■ TASK
Edit the item text below by changing every "Thể loại" to "Genre" and keeping everything else the same. Leave the pictures out of your answer.

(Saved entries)
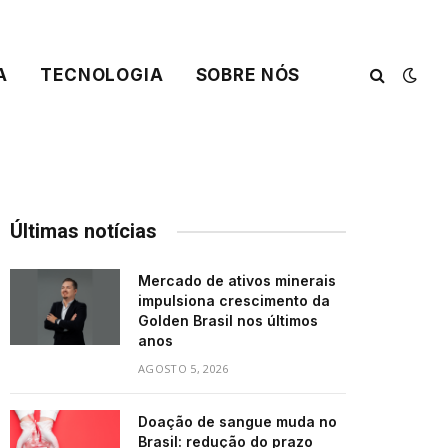
A
TECNOLOGIA
SOBRE NÓS
Últimas notícias
Mercado de ativos minerais
impulsiona crescimento da
Golden Brasil nos últimos
anos
AGOSTO 5, 2026
Doação de sangue muda no
Brasil: redução do prazo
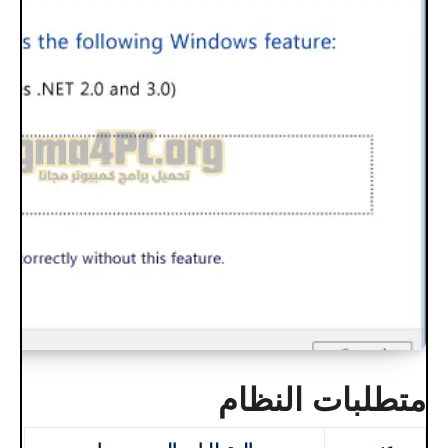
متطلبات النظام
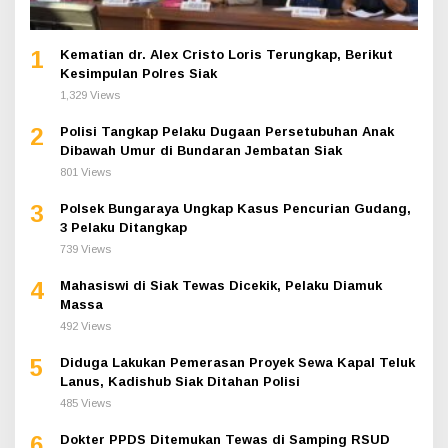
1
Kematian dr. Alex Cristo Loris Terungkap, Berikut
Kesimpulan Polres Siak
1,329 Views
2
Polisi Tangkap Pelaku Dugaan Persetubuhan Anak
Dibawah Umur di Bundaran Jembatan Siak
801 Views
3
Polsek Bungaraya Ungkap Kasus Pencurian Gudang,
3 Pelaku Ditangkap
739 Views
4
Mahasiswi di Siak Tewas Dicekik, Pelaku Diamuk
Massa
492 Views
5
Diduga Lakukan Pemerasan Proyek Sewa Kapal Teluk
Lanus, Kadishub Siak Ditahan Polisi
485 Views
6
Dokter PPDS Ditemukan Tewas di Samping RSUD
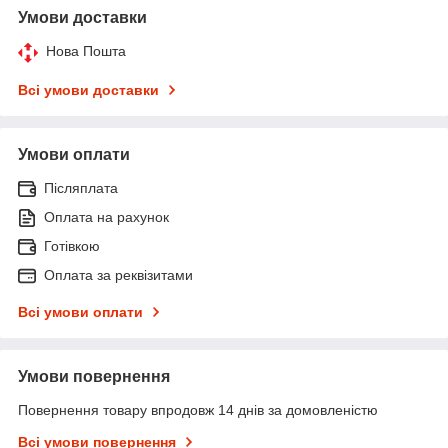
Умови доставки
Нова Пошта
Всі умови доставки
Умови оплати
Післяплата
Оплата на рахунок
Готівкою
Оплата за реквізитами
Всі умови оплати
Умови повернення
Повернення товару впродовж 14 днів за домовленістю
Всі умови повернення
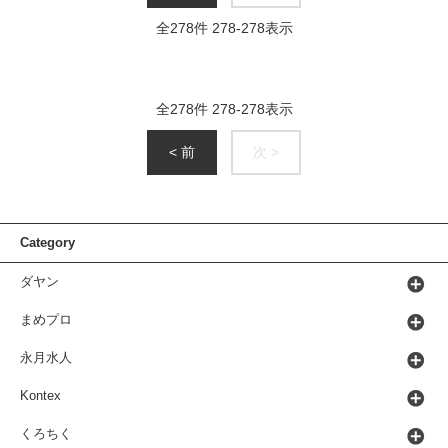
全
278
件
278
-
278
表示
全
278
件
278
-
278
表示
< 前
次 >
Category
ダヤン
まめプロ
永月水人
Kontex
くろちく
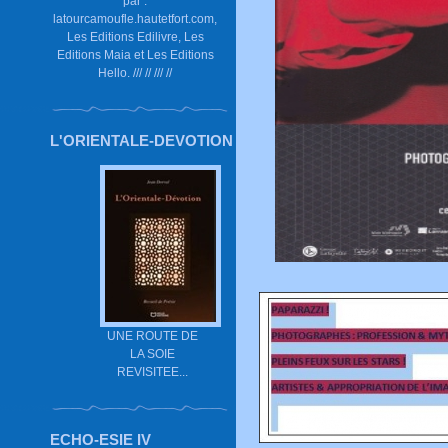
par :
latourcamoufle.hautetfort.com,
Les Editions Edilivre, Les
Editions Maia et Les Editions
Hello. /// // /// //
L'ORIENTALE-DEVOTION
UNE ROUTE DE
LA SOIE
REVISITEE...
ECHO-ESIE IV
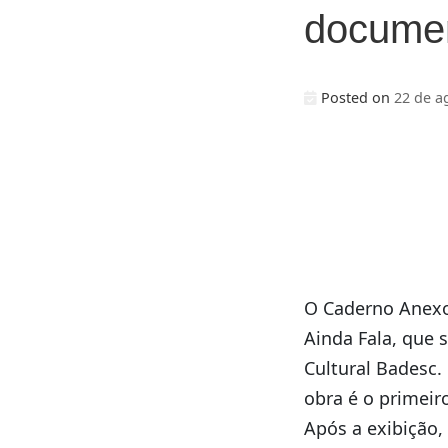
documen
Posted on
22 de a
O Caderno Anexo,
Ainda Fala, que 
Cultural Badesc.
obra é o primeir
Após a exibição,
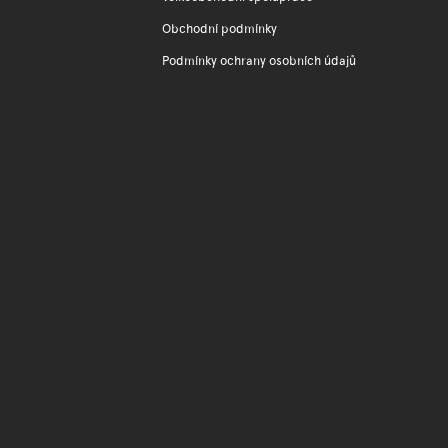
Obchodní podmínky
Podmínky ochrany osobních údajů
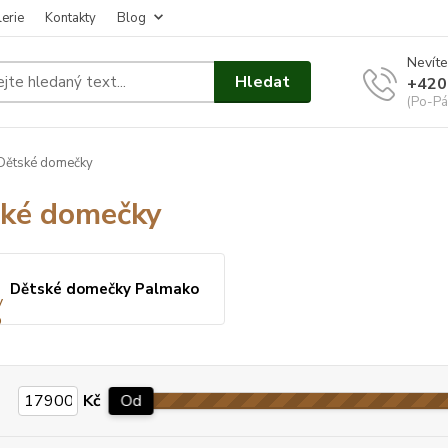
erie
Kontakty
Blog
Nevíte
Hledat
+420
(Po-Pá
Dětské domečky
ké domečky
Dětské domečky Palmako
Kč
Od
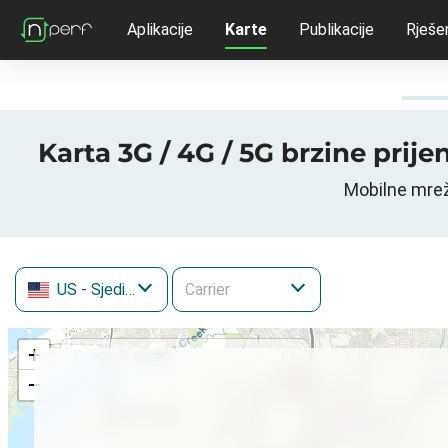
Aplikacije
Karte
Publikacije
Rješe
Karta 3G / 4G / 5G brzine prij
Mobilne mrež
US
- Sjedinjene Američke Države
+
−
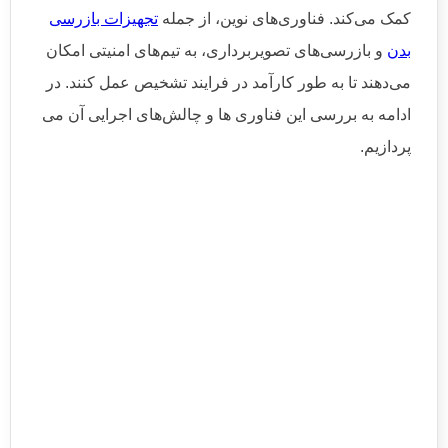
کمک می‌کند. فناوری‌های نوین، از جمله
تجهیزات بازرسی
بدن
و بازرسی‌های تصویربرداری، به تیم‌های امنیتی امکان
می‌دهند تا به طور کارآمد در فرایند تشخیص عمل کنند. در
ادامه به بررسی این فناوری ها و چالش‌های اجرایی آن می‌
پردازیم.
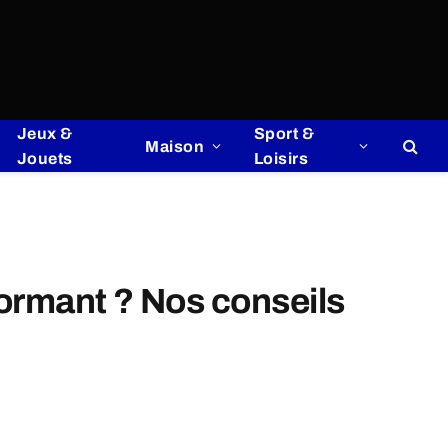
Jeux &
Sport &
Maison
Jouets
Loisirs
formant ? Nos conseils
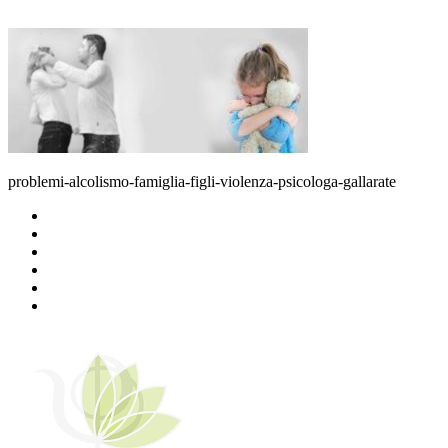
problemi-alcolismo-famiglia-figli-violenza-psicologa-gallarate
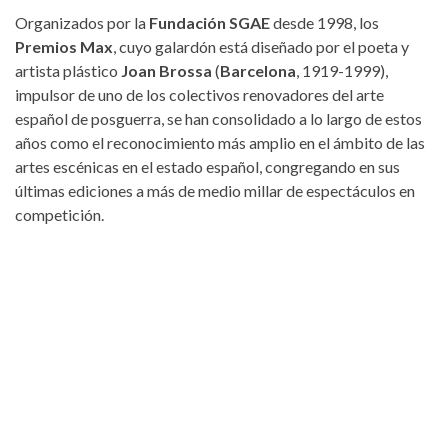
Organizados por la
Fundación SGAE
desde 1998, los
Premios Max
, cuyo galardón está diseñado por el poeta y
artista plástico
Joan Brossa
(
Barcelona
, 1919-1999),
impulsor de uno de los colectivos renovadores del arte
español de posguerra, se han consolidado a lo largo de estos
años como el reconocimiento más amplio en el ámbito de las
artes escénicas en el estado español, congregando en sus
últimas ediciones a más de medio millar de espectáculos en
competición.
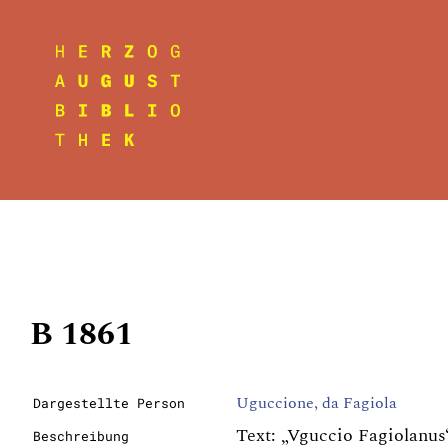
B 1861
Uguccione, da Fagiola
Dargestellte Person
Text: „Vguccio Fagiolanus
Beschreibung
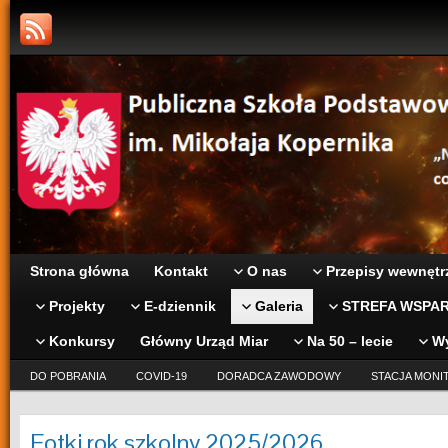
Strona główna
Kontakt
O nas
Przepisy wewnętr
Projekty
E-dziennik
Galeria
STREFA WSPAR
Konkursy
Główny Urząd Miar
Na 50 – lecie
W
DO POBRANIA
COVID-19
DORADCA ZAWODOWY
STACJA MONI
Fotki rok szkolny 2025/2026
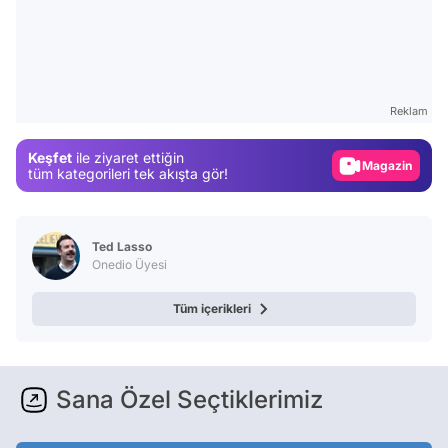
Video
Test
Gündem
Reklam
Magazin
Keşfet
ile ziyaret ettiğin
Video
tüm kategorileri tek akışta gör!
Test
Ted Lasso
Onedio Üyesi
Tüm içerikleri
Sana Özel Seçtiklerimiz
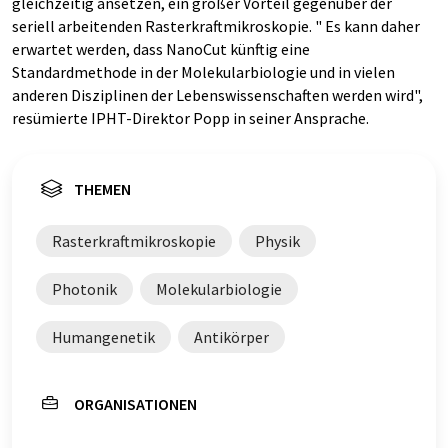
gleichzeitig ansetzen, ein großer Vorteil gegenüber der
seriell arbeitenden Rasterkraftmikroskopie. " Es kann daher
erwartet werden, dass NanoCut künftig eine
Standardmethode in der Molekularbiologie und in vielen
anderen Disziplinen der Lebenswissenschaften werden wird",
resümierte IPHT-Direktor Popp in seiner Ansprache.
THEMEN
Rasterkraftmikroskopie
Physik
Photonik
Molekularbiologie
Humangenetik
Antikörper
ORGANISATIONEN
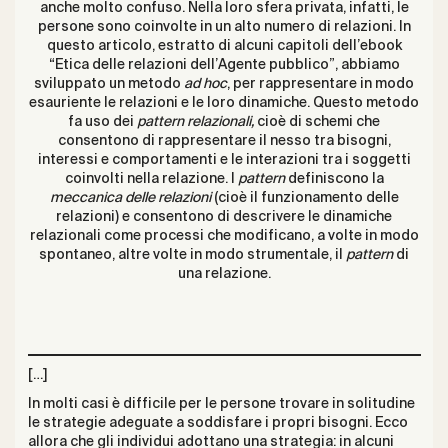
anche molto confuso. Nella loro sfera privata, infatti, le
persone sono coinvolte in un alto numero di relazioni. In
questo articolo, estratto di alcuni capitoli dell’ebook
“Etica delle relazioni dell’Agente pubblico”, abbiamo
sviluppato un metodo
ad hoc
, per rappresentare in modo
esauriente le relazioni e le loro dinamiche. Questo metodo
fa uso dei
pattern relazionali,
cioè di schemi che
consentono di rappresentare il nesso tra bisogni,
interessi e comportamenti e le interazioni tra i soggetti
coinvolti nella relazione. I
pattern
definiscono la
meccanica delle relazioni
(cioè il funzionamento delle
relazioni) e consentono di descrivere le dinamiche
relazionali come processi che modificano, a volte in modo
spontaneo, altre volte in modo strumentale, il
pattern
di
una relazione.
[…]
In molti casi è difficile per le persone trovare in solitudine
le strategie adeguate a soddisfare i propri bisogni. Ecco
allora che gli individui adottano una strategia: in alcuni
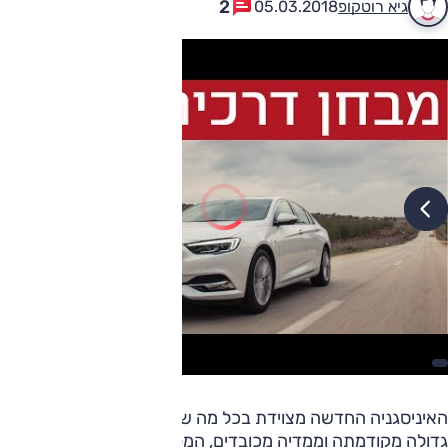
2
גיא רוטקופ
05.03.2018
האיניסגניה החדשה מצוידת בכל מה שצריך כדי להצליח. היא
גדולה מקודמתה וממדיה מכובדים, המפרט משובח, האבזור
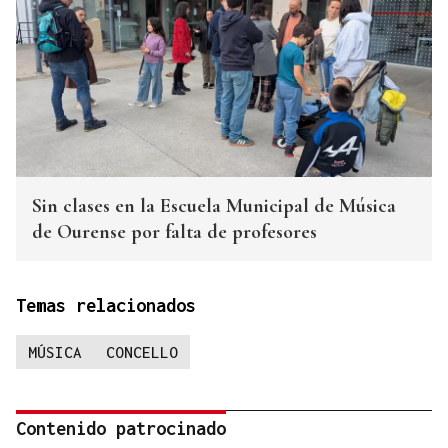
Sin clases en la Escuela Municipal de Música
de Ourense por falta de profesores
Temas relacionados
MÚSICA
CONCELLO
Contenido patrocinado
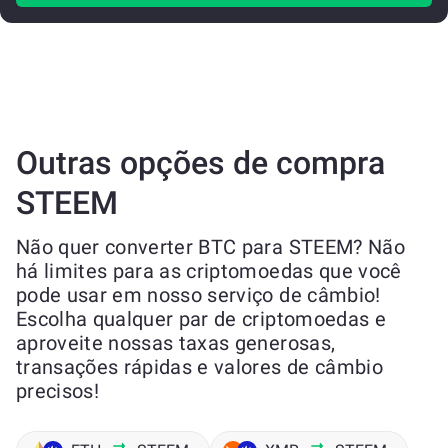
Outras opções de compra
STEEM
Não quer converter BTC para STEEM? Não
há limites para as criptomoedas que você
pode usar em nosso serviço de câmbio!
Escolha qualquer par de criptomoedas e
aproveite nossas taxas generosas,
transações rápidas e valores de câmbio
precisos!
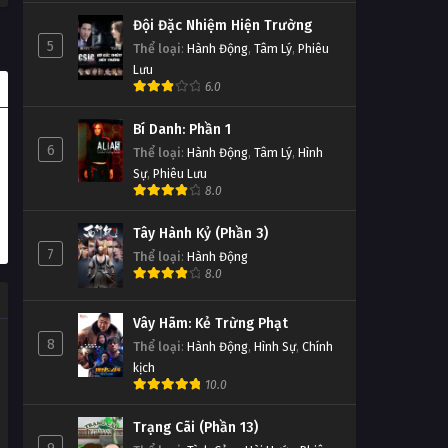
Đội Đặc Nhiệm Hiện Trường
5
Thể loại
:
Hành Động
,
Tâm Lý
,
Phiêu
Lưu
6.0
Bí Danh: Phần 1
6
Thể loại
:
Hành Động
,
Tâm Lý
,
Hình
Sự
,
Phiêu Lưu
8.0
Tây Hành Kỷ (Phần 3)
7
Thể loại
:
Hành Động
8.0
Vây Hãm: Kẻ Trừng Phạt
8
Thể loại
:
Hành Động
,
Hình Sự
,
Chính
kịch
10.0
Trạng Cãi (Phần 13)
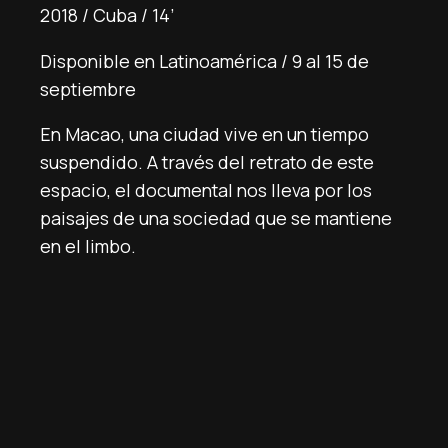
2018 / Cuba / 14’
Disponible en Latinoamérica / 9 al 15 de
septiembre
En Macao, una ciudad vive en un tiempo
suspendido. A través del retrato de este
espacio, el documental nos lleva por los
paisajes de una sociedad que se mantiene
en el limbo.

■ PROBLEM SOLUTION
A
TECNOLOGIA
SOBRE NÓS
Últimas notícias
Mercado de ativos minerais
impulsiona crescimento da
Golden Brasil nos últimos
anos
AGOSTO 5, 2026
Doação de sangue muda no
Brasil: redução do prazo
متطلبات النظام
1
Kematian dr. Alex Cristo Loris Terungkap, Berikut
Kesimpulan Polres Siak
1,329 Views
2
Polisi Tangkap Pelaku Dugaan Persetubuhan Anak
Dibawah Umur di Bundaran Jembatan Siak
801 Views
3
Polsek Bungaraya Ungkap Kasus Pencurian Gudang,
3 Pelaku Ditangkap
739 Views
4
Mahasiswi di Siak Tewas Dicekik, Pelaku Diamuk
Massa
492 Views
5
Diduga Lakukan Pemerasan Proyek Sewa Kapal Teluk
Lanus, Kadishub Siak Ditahan Polisi
485 Views
6
Dokter PPDS Ditemukan Tewas di Samping RSUD
Умови доставки
Нова Пошта
Всі умови доставки
Умови оплати
Післяплата
Оплата на рахунок
Готівкою
Оплата за реквізитами
Всі умови оплати
Умови повернення
Повернення товару впродовж 14 днів за домовленістю
Всі умови повернення
全
278
件
278
-
278
表示
全
278
件
278
-
278
表示
< 前
次 >
Category
ダヤン
まめプロ
永月水人
Kontex
くろちく
par :
latourcamoufle.hautetfort.com,
Les Editions Edilivre, Les
Editions Maia et Les Editions
Hello. /// // /// //
L'ORIENTALE-DEVOTION
UNE ROUTE DE
LA SOIE
REVISITEE...
ECHO-ESIE IV
documen
Posted on
22 de a
O Caderno Anexo,
Ainda Fala, que 
Cultural Badesc.
obra é o primeir
Após a exibição,
Obchodní podmínky
Podmínky ochrany osobních údajů
erie
Kontakty
Blog
Nevíte
Hledat
+420
(Po-Pá
Dětské domečky
ké domečky
Dětské domečky Palmako
Kč
Od
Aplikacije
Karte
Publikacije
Rješe
Karta 3G / 4G / 5G brzine prij
Mobilne mrež
US
- Sjedinjene Američke Države
+
−
کمک می‌کند. فناوری‌های نوین، از جمله
تجهیزات بازرسی
بدن
و بازرسی‌های تصویربرداری، به تیم‌های امنیتی امکان
می‌دهند تا به طور کارآمد در فرایند تشخیص عمل کنند. در
ادامه به بررسی این فناوری ها و چالش‌های اجرایی آن می‌
پردازیم.
Jeux &
Sport &
Maison
Jouets
Loisirs
formant ? Nos conseils
problemi-alcolismo-famiglia-figli-violenza-psicologa-gallarate
Organizados por la
Fundación SGAE
desde 1998, los
Premios Max
, cuyo galardón está diseñado por el poeta y
artista plástico
Joan Brossa
(
Barcelona
, 1919-1999),
impulsor de uno de los colectivos renovadores del arte
español de posguerra, se han consolidado a lo largo de estos
años como el reconocimiento más amplio en el ámbito de las
artes escénicas en el estado español, congregando en sus
últimas ediciones a más de medio millar de espectáculos en
competición.
B 1861
Uguccione, da Fagiola
Dargestellte Person
Text: „Vguccio Fagiolanus
Beschreibung
Strona główna
Kontakt
O nas
Przepisy wewnętr
Projekty
E-dziennik
Galeria
STREFA WSPAR
Konkursy
Główny Urząd Miar
Na 50 – lecie
W
DO POBRANIA
COVID-19
DORADCA ZAWODOWY
STACJA MONI
Fotki rok szkolny 2025/2026
Video
Test
Gündem
Reklam
Magazin
Keşfet
ile ziyaret ettiğin
Video
tüm kategorileri tek akışta gör!
Test
Ted Lasso
Onedio Üyesi
Tüm içerikleri
Sana Özel Seçtiklerimiz
gleichzeitig ansetzen, ein großer Vorteil gegenüber der
seriell arbeitenden Rasterkraftmikroskopie. " Es kann daher
erwartet werden, dass NanoCut künftig eine
Standardmethode in der Molekularbiologie und in vielen
anderen Disziplinen der Lebenswissenschaften werden wird",
resümierte IPHT-Direktor Popp in seiner Ansprache.
THEMEN
Rasterkraftmikroskopie
Physik
Photonik
Molekularbiologie
Humangenetik
Antikörper
ORGANISATIONEN
anche molto confuso. Nella loro sfera privata, infatti, le
persone sono coinvolte in un alto numero di relazioni. In
questo articolo, estratto di alcuni capitoli dell’ebook
“Etica delle relazioni dell’Agente pubblico”, abbiamo
sviluppato un metodo
ad hoc
, per rappresentare in modo
esauriente le relazioni e le loro dinamiche. Questo metodo
fa uso dei
pattern relazionali,
cioè di schemi che
consentono di rappresentare il nesso tra bisogni,
interessi e comportamenti e le interazioni tra i soggetti
coinvolti nella relazione. I
pattern
definiscono la
meccanica delle relazioni
(cioè il funzionamento delle
relazioni) e consentono di descrivere le dinamiche
relazionali come processi che modificano, a volte in modo
spontaneo, altre volte in modo strumentale, il
pattern
di
una relazione.
[…]
In molti casi è difficile per le persone trovare in solitudine
le strategie adeguate a soddisfare i propri bisogni. Ecco
allora che gli individui adottano una strategia: in alcuni
2
גיא רוטקופ
05.03.2018
האיניסגניה החדשה מצוידת בכל מה שצריך כדי להצליח. היא
גדולה מקודמתה וממדיה מכובדים, המפרט משובח, האבזור
Sin clases en la Escuela Municipal de Música
de Ourense por falta de profesores
Temas relacionados
MÚSICA
CONCELLO
Contenido patrocinado
Outras opções de compra
STEEM
Não quer converter BTC para STEEM? Não
há limites para as criptomoedas que você
pode usar em nosso serviço de câmbio!
Escolha qualquer par de criptomoedas e
aproveite nossas taxas generosas,
transações rápidas e valores de câmbio
precisos!
Đội Đặc Nhiệm Hiện Trường
5
Genre
:
Hành Động
,
Tâm Lý
,
Phiêu
Lưu
6.0
Bí Danh: Phần 1
6
Genre
:
Hành Động
,
Tâm Lý
,
Hình
Sự
,
Phiêu Lưu
8.0
Tây Hành Kỷ (Phần 3)
7
Genre
:
Hành Động
8.0
Vây Hãm: Kẻ Trừng Phạt
8
Genre
:
Hành Động
,
Hình Sự
,
Chính
kịch
10.0
Trạng Cãi (Phần 13)
2018 / Cuba / 14’
Disponible en Latinoamérica / 9 al 15 de
septiembre
En Macao, una ciudad vive en un tiempo
suspendido. A través del retrato de este
espacio, el documental nos lleva por los
paisajes de una sociedad que se mantiene
en el limbo.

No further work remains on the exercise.